(Chart understanding data)
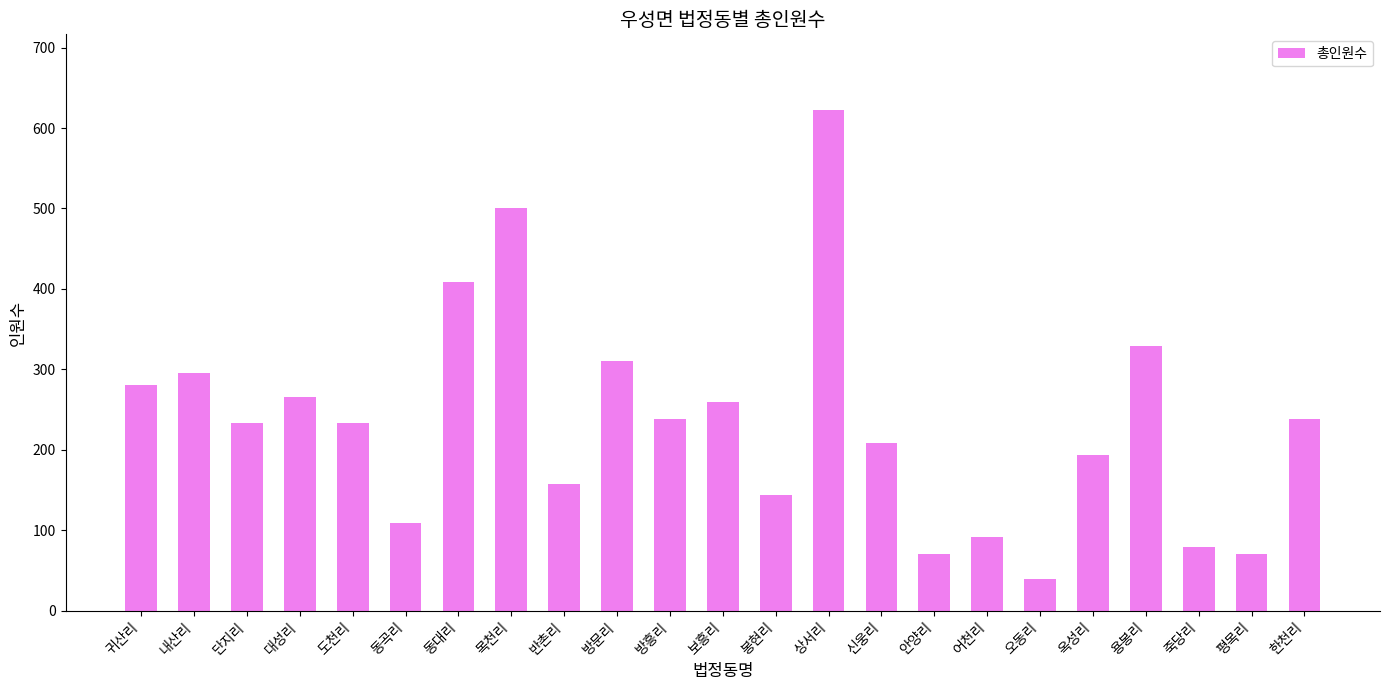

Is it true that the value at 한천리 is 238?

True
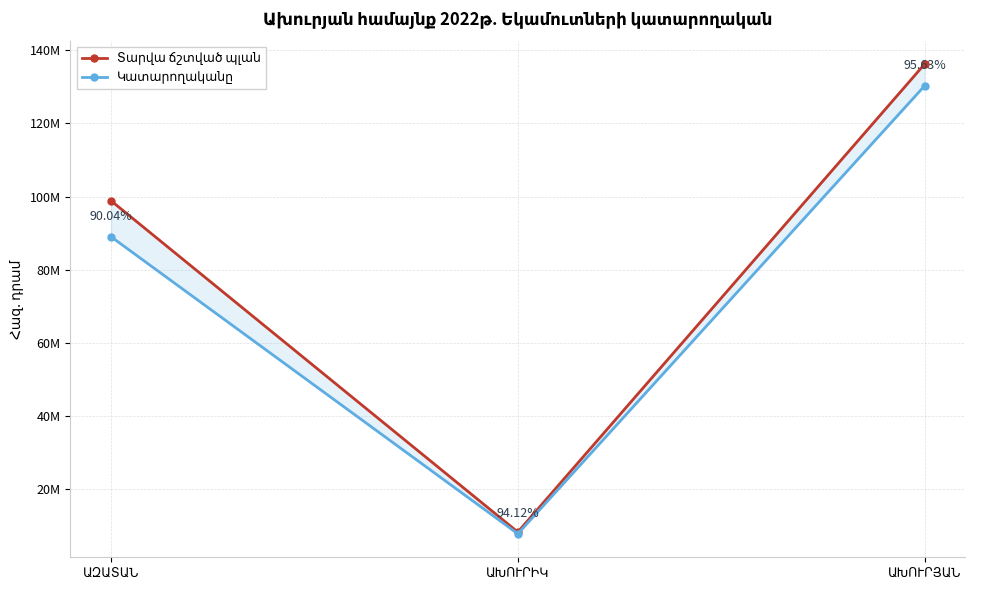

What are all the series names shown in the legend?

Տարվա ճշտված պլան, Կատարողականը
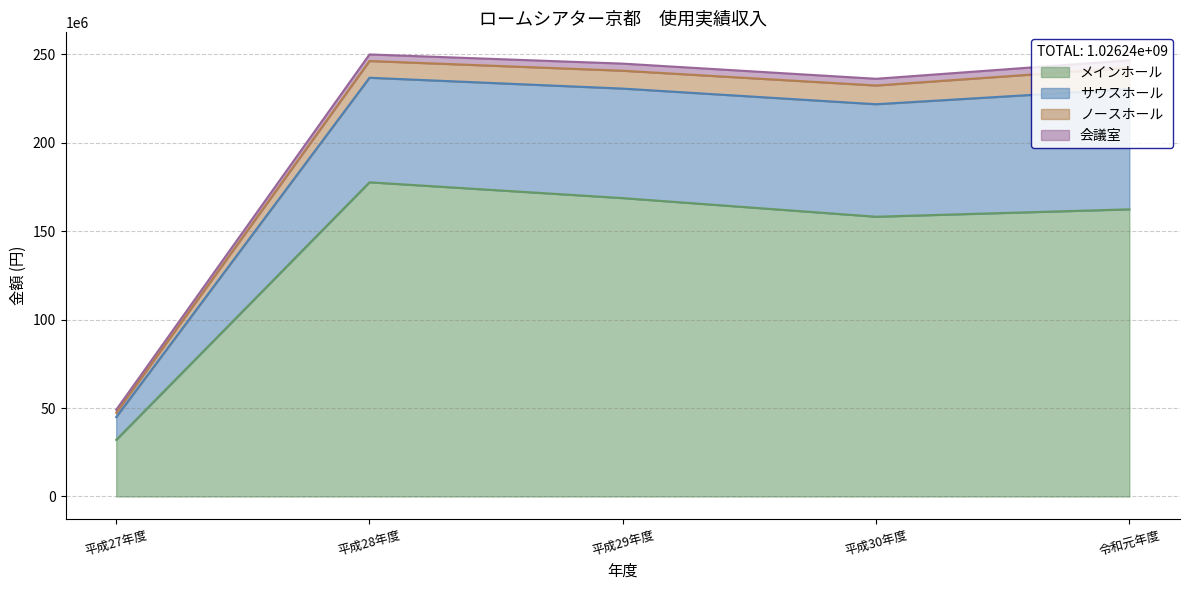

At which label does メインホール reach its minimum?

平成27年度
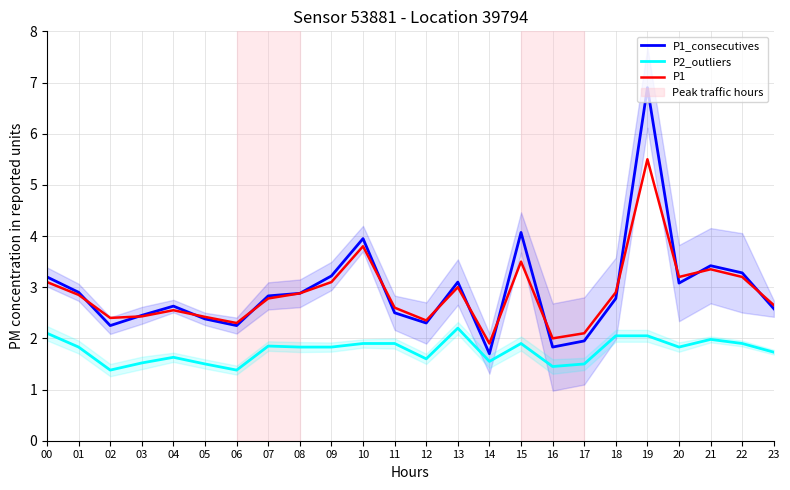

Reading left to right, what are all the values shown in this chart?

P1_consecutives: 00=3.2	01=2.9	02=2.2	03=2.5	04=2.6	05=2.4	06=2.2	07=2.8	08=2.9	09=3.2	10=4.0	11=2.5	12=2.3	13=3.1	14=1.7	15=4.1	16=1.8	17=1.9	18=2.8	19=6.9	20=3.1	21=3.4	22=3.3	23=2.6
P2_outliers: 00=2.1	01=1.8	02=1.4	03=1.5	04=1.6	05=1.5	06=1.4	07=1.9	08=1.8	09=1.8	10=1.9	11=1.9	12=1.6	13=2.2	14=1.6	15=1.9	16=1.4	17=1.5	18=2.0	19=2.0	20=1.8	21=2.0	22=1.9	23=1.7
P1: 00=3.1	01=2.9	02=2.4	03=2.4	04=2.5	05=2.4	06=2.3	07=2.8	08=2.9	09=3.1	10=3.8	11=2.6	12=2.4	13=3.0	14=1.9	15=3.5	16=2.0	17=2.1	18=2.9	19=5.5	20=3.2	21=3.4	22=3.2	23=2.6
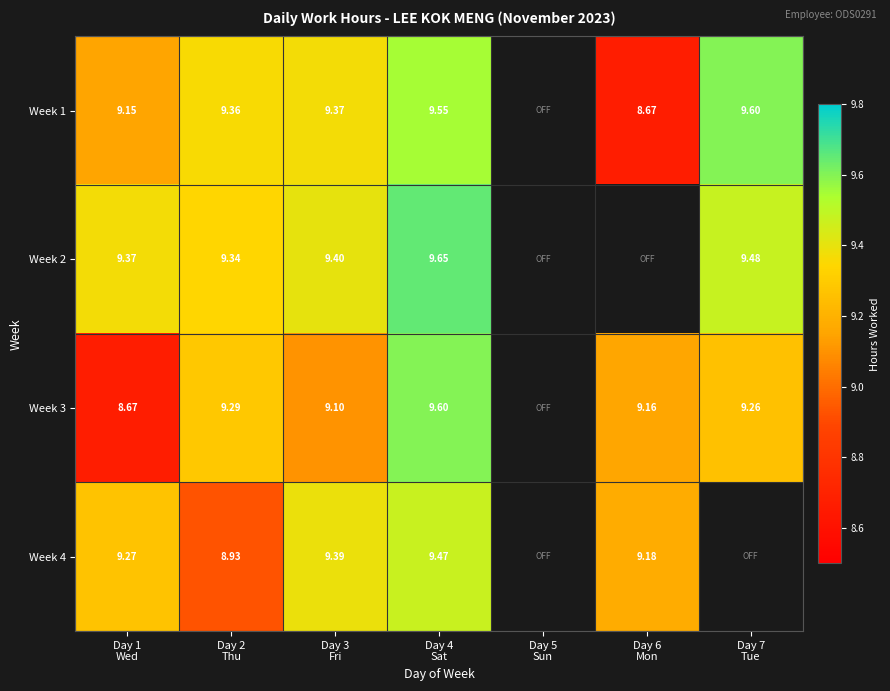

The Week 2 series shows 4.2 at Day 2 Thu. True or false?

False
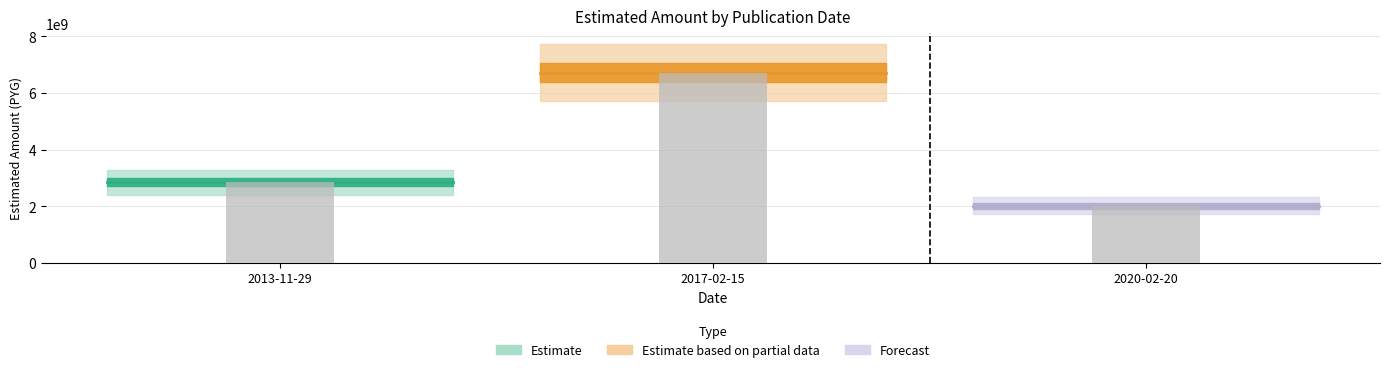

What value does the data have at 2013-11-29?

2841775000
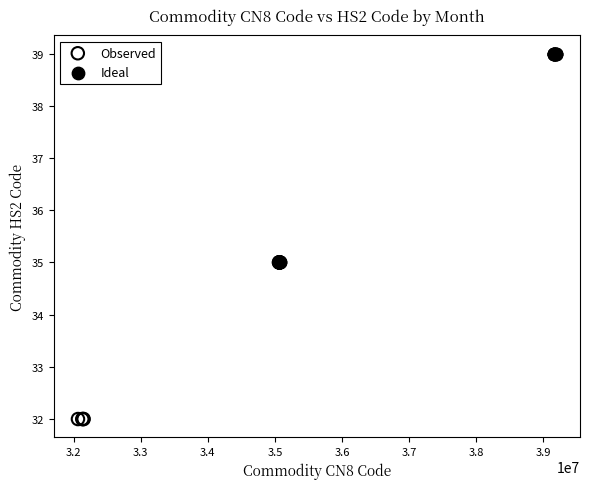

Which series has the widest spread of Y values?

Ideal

Exercise aim >>
Retype every item above word for word, omitting the pictures.

Answer to this problem >>
Is it true that the value at 한천리 is 238?

True

What are all the series names shown in the legend?

Տարվա ճշտված պլան, Կատարողականը

At which label does メインホール reach its minimum?

平成27年度

Reading left to right, what are all the values shown in this chart?

P1_consecutives: 00=3.2	01=2.9	02=2.2	03=2.5	04=2.6	05=2.4	06=2.2	07=2.8	08=2.9	09=3.2	10=4.0	11=2.5	12=2.3	13=3.1	14=1.7	15=4.1	16=1.8	17=1.9	18=2.8	19=6.9	20=3.1	21=3.4	22=3.3	23=2.6
P2_outliers: 00=2.1	01=1.8	02=1.4	03=1.5	04=1.6	05=1.5	06=1.4	07=1.9	08=1.8	09=1.8	10=1.9	11=1.9	12=1.6	13=2.2	14=1.6	15=1.9	16=1.4	17=1.5	18=2.0	19=2.0	20=1.8	21=2.0	22=1.9	23=1.7
P1: 00=3.1	01=2.9	02=2.4	03=2.4	04=2.5	05=2.4	06=2.3	07=2.8	08=2.9	09=3.1	10=3.8	11=2.6	12=2.4	13=3.0	14=1.9	15=3.5	16=2.0	17=2.1	18=2.9	19=5.5	20=3.2	21=3.4	22=3.2	23=2.6

The Week 2 series shows 4.2 at Day 2 Thu. True or false?

False

What value does the data have at 2013-11-29?

2841775000

Which series has the widest spread of Y values?

Ideal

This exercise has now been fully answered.